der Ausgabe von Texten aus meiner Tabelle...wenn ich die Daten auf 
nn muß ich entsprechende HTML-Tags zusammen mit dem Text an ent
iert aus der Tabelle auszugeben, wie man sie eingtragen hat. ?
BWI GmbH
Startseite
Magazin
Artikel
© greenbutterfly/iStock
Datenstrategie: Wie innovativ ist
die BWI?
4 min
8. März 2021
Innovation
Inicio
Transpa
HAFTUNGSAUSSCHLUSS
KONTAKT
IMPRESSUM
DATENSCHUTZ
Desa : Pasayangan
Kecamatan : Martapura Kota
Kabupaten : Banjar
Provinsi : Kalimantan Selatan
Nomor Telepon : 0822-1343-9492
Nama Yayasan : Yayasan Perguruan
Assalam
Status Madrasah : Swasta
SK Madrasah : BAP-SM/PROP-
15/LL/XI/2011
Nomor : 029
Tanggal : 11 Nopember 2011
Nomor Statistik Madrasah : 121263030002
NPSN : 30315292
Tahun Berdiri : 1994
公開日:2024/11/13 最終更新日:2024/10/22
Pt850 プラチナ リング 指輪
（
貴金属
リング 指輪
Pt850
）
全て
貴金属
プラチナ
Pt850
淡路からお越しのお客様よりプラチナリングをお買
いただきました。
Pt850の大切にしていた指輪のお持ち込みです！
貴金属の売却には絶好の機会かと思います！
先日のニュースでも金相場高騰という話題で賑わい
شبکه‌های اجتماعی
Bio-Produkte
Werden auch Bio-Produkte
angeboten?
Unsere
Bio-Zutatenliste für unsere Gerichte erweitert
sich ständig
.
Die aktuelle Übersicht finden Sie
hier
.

---------------

**Exercise description:** Would you transcribe exactly the lines from the one containing "شبکه‌های اجتماعی" to the end of the material, and leave out the rest?

**Output of the exercise:**
شبکه‌های اجتماعی
Bio-Produkte
Werden auch Bio-Produkte
angeboten?
Unsere
Bio-Zutatenliste für unsere Gerichte erweitert
sich ständig
.
Die aktuelle Übersicht finden Sie
hier
.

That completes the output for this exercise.